Real-World Experience with an Adalimumab Biosimilar (ABP 501) in Patients with Rheumatoid Arthritis, Ankylosing Spondylitis, Psoriatic Arthritis and Psoriasis in Europe: Results from the Adelphi Disease Specific Programme
- PMID: 40064802
- PMCID: PMC12084434
- DOI: 10.1007/s40744-025-00755-9
Real-World Experience with an Adalimumab Biosimilar (ABP 501) in Patients with Rheumatoid Arthritis, Ankylosing Spondylitis, Psoriatic Arthritis and Psoriasis in Europe: Results from the Adelphi Disease Specific Programme
Abstract
Introduction: Biosimilars have provided additional treatment options for patients with immune-mediated inflammatory diseases. This study evaluated the real-world use of adalimumab biosimilar ABP 501 in European patients with rheumatoid arthritis (RA), ankylosing spondylitis (AS), psoriatic arthritis (PsA), or psoriasis (PsO).
Methods: Data were drawn from the RA, spondyloarthritis, and PsO Adelphi Disease Specific Programmes (DSP)™, cross-sectional surveys conducted in France, Germany, Italy, Spain, and the UK between January 2020 and February 2022. Physicians completed patient record forms which collected data on demographics, treatment history, and clinical outcomes. Patients voluntarily completed questionnaires self-reporting health-related quality of life. Outcome measures were assessed for patients who initiated ABP 501 as the first advanced therapy (AT, "ABP 501 initiators") and patients who switched to ABP 501 from the first-line AT with reference product (RP) ("RP-ABP 501 switchers") in each indication.
Results: Across disease cohorts, 868 initiators and 428 switchers were analyzed. At time of consultation, physicians reported that 77.1%, 63.2%, 67.8%, and 83.0% of initiators with RA, AS, PsA, and PsO, respectively, presented with mild disease after receiving ABP 501 for a median of 10.4-12.3 months.
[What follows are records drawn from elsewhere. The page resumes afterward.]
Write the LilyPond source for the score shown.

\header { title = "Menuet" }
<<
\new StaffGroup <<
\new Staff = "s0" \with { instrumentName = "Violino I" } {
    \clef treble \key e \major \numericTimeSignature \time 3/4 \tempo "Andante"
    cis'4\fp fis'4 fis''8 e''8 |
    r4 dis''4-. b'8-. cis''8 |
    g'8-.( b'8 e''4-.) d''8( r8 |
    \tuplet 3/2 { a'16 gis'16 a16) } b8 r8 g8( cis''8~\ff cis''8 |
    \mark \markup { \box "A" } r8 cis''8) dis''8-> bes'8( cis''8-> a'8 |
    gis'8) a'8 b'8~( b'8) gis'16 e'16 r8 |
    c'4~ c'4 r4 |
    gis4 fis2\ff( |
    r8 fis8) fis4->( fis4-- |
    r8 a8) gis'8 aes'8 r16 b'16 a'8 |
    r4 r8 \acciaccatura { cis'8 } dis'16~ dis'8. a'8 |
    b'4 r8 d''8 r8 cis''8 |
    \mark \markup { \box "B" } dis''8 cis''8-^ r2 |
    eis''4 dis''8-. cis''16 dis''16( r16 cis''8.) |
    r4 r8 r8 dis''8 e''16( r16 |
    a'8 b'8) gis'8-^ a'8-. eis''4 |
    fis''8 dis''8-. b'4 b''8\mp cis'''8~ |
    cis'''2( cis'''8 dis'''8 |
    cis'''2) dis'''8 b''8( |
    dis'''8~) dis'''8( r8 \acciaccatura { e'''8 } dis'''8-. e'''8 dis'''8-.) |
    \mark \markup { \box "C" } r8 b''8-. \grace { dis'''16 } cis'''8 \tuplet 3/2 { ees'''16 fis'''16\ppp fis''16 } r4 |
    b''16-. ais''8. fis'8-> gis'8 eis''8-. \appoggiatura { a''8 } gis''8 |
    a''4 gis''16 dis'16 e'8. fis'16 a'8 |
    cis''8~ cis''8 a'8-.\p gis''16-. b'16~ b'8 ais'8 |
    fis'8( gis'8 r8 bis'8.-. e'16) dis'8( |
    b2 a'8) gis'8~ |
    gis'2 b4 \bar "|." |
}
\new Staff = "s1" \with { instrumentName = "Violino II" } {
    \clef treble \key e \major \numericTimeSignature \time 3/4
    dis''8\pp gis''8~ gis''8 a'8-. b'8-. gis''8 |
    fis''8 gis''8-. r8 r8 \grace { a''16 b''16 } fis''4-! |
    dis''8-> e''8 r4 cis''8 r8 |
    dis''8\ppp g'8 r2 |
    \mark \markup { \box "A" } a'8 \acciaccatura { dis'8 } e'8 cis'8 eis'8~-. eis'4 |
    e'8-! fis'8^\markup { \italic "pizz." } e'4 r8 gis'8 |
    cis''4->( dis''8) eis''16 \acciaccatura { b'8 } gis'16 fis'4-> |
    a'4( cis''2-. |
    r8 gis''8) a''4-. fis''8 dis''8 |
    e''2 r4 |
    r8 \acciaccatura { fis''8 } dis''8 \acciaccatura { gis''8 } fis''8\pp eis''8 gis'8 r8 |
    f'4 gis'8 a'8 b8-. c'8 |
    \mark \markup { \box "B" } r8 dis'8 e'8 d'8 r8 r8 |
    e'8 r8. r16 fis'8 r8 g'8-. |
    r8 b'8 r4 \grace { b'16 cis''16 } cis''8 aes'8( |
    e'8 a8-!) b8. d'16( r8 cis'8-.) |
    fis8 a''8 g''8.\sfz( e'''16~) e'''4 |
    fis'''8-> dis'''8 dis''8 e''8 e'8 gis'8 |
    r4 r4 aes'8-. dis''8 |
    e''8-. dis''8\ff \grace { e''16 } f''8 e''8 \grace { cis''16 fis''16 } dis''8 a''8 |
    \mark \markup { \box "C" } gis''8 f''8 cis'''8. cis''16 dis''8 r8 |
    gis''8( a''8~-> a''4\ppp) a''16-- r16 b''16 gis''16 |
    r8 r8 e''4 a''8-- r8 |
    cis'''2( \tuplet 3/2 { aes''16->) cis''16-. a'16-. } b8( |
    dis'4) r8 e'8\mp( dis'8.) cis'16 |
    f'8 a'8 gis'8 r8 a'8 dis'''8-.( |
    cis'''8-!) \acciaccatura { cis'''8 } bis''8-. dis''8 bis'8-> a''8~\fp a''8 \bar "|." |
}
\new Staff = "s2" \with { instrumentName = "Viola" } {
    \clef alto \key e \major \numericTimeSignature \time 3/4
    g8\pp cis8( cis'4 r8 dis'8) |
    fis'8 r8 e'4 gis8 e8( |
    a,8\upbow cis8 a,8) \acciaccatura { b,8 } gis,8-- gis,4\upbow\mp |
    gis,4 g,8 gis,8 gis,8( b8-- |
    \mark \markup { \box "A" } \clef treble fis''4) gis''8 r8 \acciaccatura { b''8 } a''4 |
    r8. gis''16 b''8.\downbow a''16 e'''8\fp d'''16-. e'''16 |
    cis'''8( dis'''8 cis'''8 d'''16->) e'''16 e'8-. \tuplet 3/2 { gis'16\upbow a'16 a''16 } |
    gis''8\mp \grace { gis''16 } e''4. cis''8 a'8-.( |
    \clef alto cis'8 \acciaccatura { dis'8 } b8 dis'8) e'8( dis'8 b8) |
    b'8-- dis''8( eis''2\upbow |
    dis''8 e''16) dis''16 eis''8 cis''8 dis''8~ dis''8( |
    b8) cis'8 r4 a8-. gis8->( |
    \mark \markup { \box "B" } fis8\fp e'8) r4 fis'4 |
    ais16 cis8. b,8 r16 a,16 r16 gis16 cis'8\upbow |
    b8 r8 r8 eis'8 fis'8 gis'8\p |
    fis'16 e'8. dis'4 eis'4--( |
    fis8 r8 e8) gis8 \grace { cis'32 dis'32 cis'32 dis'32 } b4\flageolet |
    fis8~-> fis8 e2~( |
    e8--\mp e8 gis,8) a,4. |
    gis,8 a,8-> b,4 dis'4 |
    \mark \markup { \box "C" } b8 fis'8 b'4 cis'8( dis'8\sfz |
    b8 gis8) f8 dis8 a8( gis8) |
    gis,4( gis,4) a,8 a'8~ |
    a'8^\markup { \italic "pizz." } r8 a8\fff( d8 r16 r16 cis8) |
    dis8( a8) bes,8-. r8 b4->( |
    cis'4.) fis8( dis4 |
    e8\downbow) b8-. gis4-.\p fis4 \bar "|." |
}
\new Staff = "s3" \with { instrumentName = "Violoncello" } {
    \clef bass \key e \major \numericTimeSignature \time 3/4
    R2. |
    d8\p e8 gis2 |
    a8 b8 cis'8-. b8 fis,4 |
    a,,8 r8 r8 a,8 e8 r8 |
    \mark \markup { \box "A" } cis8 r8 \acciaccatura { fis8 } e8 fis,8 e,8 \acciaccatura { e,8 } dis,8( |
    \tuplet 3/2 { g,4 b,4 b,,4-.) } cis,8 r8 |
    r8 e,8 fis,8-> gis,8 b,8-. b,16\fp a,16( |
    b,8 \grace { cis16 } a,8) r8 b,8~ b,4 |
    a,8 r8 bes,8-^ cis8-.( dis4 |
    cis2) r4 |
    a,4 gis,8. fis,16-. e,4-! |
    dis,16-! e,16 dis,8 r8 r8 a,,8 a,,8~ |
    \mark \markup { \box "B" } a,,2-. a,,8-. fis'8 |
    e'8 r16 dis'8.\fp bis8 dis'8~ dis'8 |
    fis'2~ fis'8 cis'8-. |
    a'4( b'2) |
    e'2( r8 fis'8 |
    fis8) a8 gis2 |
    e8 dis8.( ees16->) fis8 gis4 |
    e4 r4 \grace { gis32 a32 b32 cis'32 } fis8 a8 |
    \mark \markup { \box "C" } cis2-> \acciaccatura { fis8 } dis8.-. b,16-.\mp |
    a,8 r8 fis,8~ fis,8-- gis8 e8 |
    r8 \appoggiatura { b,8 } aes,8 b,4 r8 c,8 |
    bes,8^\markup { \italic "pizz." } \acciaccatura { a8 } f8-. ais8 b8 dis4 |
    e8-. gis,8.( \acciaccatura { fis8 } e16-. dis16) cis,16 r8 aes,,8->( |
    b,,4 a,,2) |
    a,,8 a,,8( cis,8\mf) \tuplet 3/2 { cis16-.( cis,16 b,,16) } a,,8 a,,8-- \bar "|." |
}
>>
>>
Among switchers, the most common reasons for switching were related to formulary or financial reasons and insurance restrictions. Most switching patients were assessed by physicians to have mild disease (75.0-87.5% across indications) at time of consultation having received ABP 501 for a median of 11.2-15.3 months. Patients' self-assessment, including EQ-5D and work productivity scores, indicated an overall good state of health while using ABP 501, regardless of indication and prior RP exposure. Overall, more than 89% of physicians and more than 86% patients reported being satisfied with the disease control provided by ABP 501.
Conclusion: Across indications, both physicians and patients reported positive clinical outcomes and high levels of satisfaction with ABP 501 treatment, regardless of prior use of RP.
Keywords: Adalimumab; Ankylosing spondylitis; Biosimilar; Patient-reported outcomes; Physician survey; Psoriasis; Psoriatic arthritis; Real-world; Rheumatoid arthritis; Treatment satisfaction.
© 2025. The Author(s).
Conflict of interest statement
Declarations. Conflict of Interest: Emily J Goddard, James M Haughton, James Piercy and Rachael H Meadows are employees of Adelphi Real World. Ran Jin and Waldemar Radziszewski are employees of Amgen Inc., Thousand Oaks, CA, USA, and may own stock and/or hold stock options in Amgen Inc. Delphine Courmier was an employee of Amgen Inc., Thousand Oaks, CA, USA at the time of this study. At the time of publication, Delphine Courmier was an employee of Organon, Jersey City, NJ, USA. Stanley Cohen is an investigator and consultant for Amgen. Ethical Approval: The data collection methodology and survey questionnaires were reviewed and approved by the Western Institutional Review Board (protocol numbers #1-1253914-1 [RA 2020 wave], #20210318 [SpA]) or Pearl Institutional Review Board (protocol numbers #21-ADRW-104 [RA 2021/2022 wave], #21-ADRW-124 [PsO]). Data collection was undertaken in line with European Pharmaceutical Marketing Research Association guidelines [28]; and the survey was performed in full accordance with relevant legislation at the time of data collection, including the US Health Insurance Portability and Accountability Act 1996 [29] and Health Information Technology for Economic and Clinical Health Act legislation [30], and in accordance with the principles stated in the Declaration of Helsinki. Using a checkbox, patients provided informed consent take part in the survey, and for the use of their anonymized and aggregated data for research purposes.